Joel Pope

Personal information
- Full name: Joel Ian Pope
- Born: 23 October 1988 (age 37) Ashford, Middlesex, England
- Nickname: Popey
- Height: 5 ft 8 in (1.73 m)
- Batting: Right-handed
- Role: Wicket-keeper
- Relations: Ben Scott (uncle)

Domestic team information
- 2011–present: Buckinghamshire
- 2008–2010: Leicestershire

Career statistics
| Competition | List A |
| Matches | 3 |
| Runs scored | 22 |
| Batting average | 7.33 |
| 100s/50s | –/– |
| Top score | 9 |
| Balls bowled | – |
| Wickets | – |
| Bowling average | – |
| 5 wickets in innings | – |
| 10 wickets in match | – |
| Best bowling | – |
| Catches/stumpings | 3/1 |
- Source: cricinfo.com, 1 September 2011

= Joel Pope =

English cricketer

Joel Ian Pope (born 23 October 1988) is an English cricketer. He is a right-handed batsman who fields as a wicket-keeper. He was born in Ashford, Middlesex and educated at Whitton School.

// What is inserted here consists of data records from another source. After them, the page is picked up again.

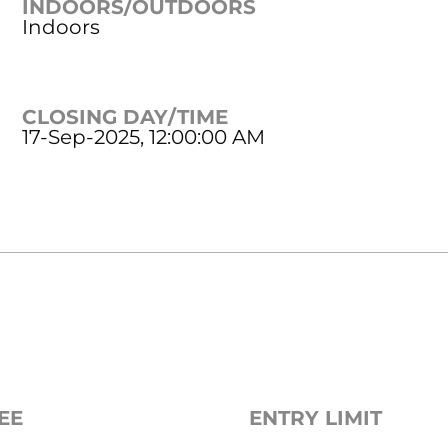
INDOORS/OUTDOORS
Indoors
CLOSING DAY/TIME
17-Sep-2025, 12:00:00 AM
EE
ENTRY LIMIT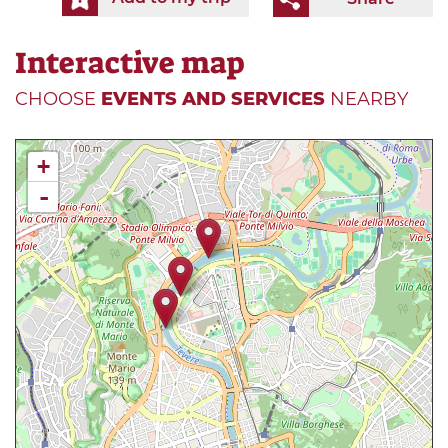
Interactive map
CHOOSE
EVENTS AND SERVICES
NEARBY
+
-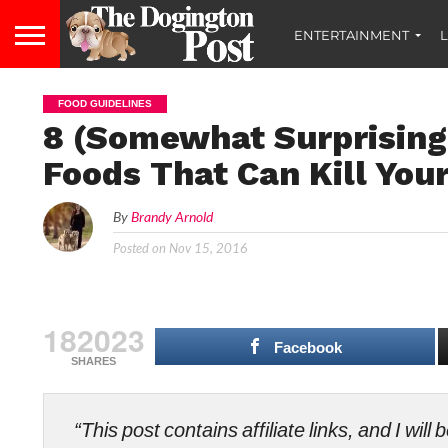
ENTERTAINMENT
L
FOOD GUIDELINES
8 (Somewhat Surprising
Foods That Can Kill You
By
Brandy Arnold
Posted on
Nov 15, 2016
182023
Facebook
SHARES
“This post contains affiliate links, and I wi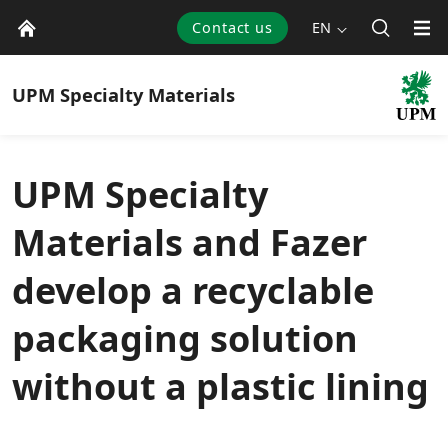
Contact us
EN
UPM
Specialty Materials
UPM Specialty
Materials and Fazer
develop a recyclable
packaging solution
without a plastic lining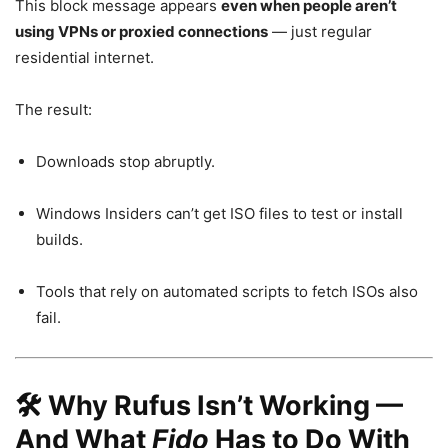
This block message appears
even when people aren’t
using VPNs or proxied connections
— just regular
residential internet.
The result:
Downloads stop abruptly.
Windows Insiders can’t get ISO files to test or install
builds.
Tools that rely on automated scripts to fetch ISOs also
fail.
🛠️ Why Rufus Isn’t Working —
And What
Fido
Has to Do With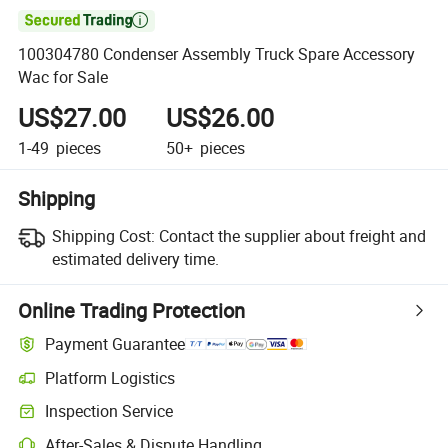

100304780 Condenser Assembly Truck Spare Accessory
Wac for Sale
US$27.00
US$26.00
1-49
pieces
50+
pieces
Shipping
Shipping Cost:
Contact the supplier about freight and
estimated delivery time.
Online Trading Protection
Payment Guarantee
Platform Logistics
Clearer shipment tracking with platform-supported logistics.
Inspection Service
Optional pre-shipment inspection for quality and quantity checks.
After-Sales & Dispute Handling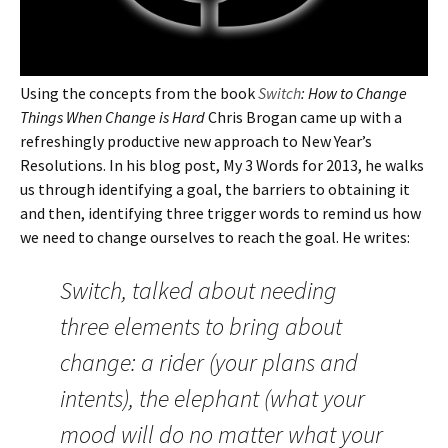
Using the concepts from the book
Switch
: How to Change
Things When Change is Hard
Chris Brogan came up with a
refreshingly productive new approach to New Year’s
Resolutions. In his blog post, My 3 Words for 2013, he walks
us through identifying a goal, the barriers to obtaining it
and then, identifying three trigger words to remind us how
we need to change ourselves to reach the goal. He writes:
Switch, talked about needing
three elements to bring about
change: a rider (your plans and
intents), the elephant (what your
mood will do no matter what your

At the end of the 2007 season, Leicestershire offered Pope a contract. He made his debut for the county the following season in a List A match against Derbyshire in the 2008 Pro40. However, with the presence of the Paul Nixon and Tom New in the Leicestershire squad, Pope found his opportunities limited to playing for the Leicestershire Seconds. He wouldn't appear for Leicestershire again until the 2010 season, when he made two further List A appearances, against Warwickshire and Kent. In his three List A appearances for the county, he scored 22 runs at an average of 7.33, with a high score of 9. Behind the stumps he took 3 catches and made a single stumping. He made no first-class or Twenty20 appearances for the county, and was released at the end of the 2010 season.

For the 2011 season, he was selected in the Unicorns squad for the Clydesdale Bank 40, but is yet to feature for the team. Later in 2011, he joined Buckinghamshire. He made his debut for the county in Minor Counties Championship against Cumberland.

His uncle is the Worcestershire wicket-keeper Ben Scott.